Although often dentists are often portrayed in the cinema as happy buffoons, dentistry is a challenging profession. Performing dentistry on a daily basis requires discipline, concentration and it helps if a dentist develops a skill in managing people.
Every day , dentists are presented with patients suffering from a variety of dental problems, many of whom have fears or anxieties that need addressing as well.
It is not a coincidence that the dental profession pioneered the use of Nitrous Oxide and Ether anaesthesia as well as the use of local anesthetics. Management of fearful patients has always been a big part of the job.
Dentists use a variety of techniques to lessen the apprehension of their patients, including painless injection technique, music, and often make use of conversation to aid in making their patients more comfortable.
Aside from dealing with nervous patients, dentists must be able to perform exacting procedures on teeth that involve a high degree of hand eye coordination and the ability to sculpt dental restorations that will be not only durable but look and function like the natural tooth structures that they replace.

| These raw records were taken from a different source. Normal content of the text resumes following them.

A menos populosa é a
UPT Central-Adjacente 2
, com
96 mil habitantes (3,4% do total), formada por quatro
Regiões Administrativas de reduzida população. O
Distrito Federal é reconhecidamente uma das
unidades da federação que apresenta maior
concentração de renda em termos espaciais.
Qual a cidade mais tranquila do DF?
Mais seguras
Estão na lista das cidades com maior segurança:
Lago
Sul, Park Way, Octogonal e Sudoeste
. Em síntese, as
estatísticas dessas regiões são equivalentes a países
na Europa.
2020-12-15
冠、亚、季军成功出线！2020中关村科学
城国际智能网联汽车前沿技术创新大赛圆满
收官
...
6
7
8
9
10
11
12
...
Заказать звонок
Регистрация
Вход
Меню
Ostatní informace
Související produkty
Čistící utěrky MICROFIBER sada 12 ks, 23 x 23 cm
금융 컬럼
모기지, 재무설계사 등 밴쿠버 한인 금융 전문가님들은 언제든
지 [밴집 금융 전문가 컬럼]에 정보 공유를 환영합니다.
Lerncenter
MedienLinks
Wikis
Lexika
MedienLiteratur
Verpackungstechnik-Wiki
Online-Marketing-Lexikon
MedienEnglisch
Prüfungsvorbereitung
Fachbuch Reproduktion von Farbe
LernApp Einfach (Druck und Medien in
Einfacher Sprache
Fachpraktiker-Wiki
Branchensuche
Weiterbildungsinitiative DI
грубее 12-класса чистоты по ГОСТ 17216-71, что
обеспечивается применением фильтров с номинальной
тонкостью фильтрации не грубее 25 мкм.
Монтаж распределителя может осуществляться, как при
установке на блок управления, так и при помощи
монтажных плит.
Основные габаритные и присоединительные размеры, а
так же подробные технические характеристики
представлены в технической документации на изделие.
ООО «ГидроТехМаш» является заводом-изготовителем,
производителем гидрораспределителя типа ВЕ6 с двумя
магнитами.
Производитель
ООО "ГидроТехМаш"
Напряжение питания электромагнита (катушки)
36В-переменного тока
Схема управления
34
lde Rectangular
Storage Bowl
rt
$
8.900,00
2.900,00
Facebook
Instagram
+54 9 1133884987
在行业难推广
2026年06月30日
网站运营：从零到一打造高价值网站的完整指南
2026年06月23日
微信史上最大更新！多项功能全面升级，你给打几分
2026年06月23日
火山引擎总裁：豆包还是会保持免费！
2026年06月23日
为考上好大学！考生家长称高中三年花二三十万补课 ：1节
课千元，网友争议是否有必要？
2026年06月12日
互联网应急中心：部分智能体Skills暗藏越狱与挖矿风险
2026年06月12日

Most dentists function under time constraints since most work with multiple scheduled appointments for patients who do not like to be kept waiting. Keeping an eye on the clock is certainly part of their job. To complicate matters on many days some of their patients present with dental emergencies and we often must find a way to shoe horn their treatment into an already crowded schedule.
As a practicing dentist for over thirty years I have found dentistry to be a rewarding and ever challenging profession. At the end of most days I am tired but can look back on what I have accomplished and leave my office with the feeling that I have been engaged in a worthwhile endeavor. Nothing accomplished easily is challenging or ultimately interesting and any profession that is mastered in a year or two is most likely ultimately boring.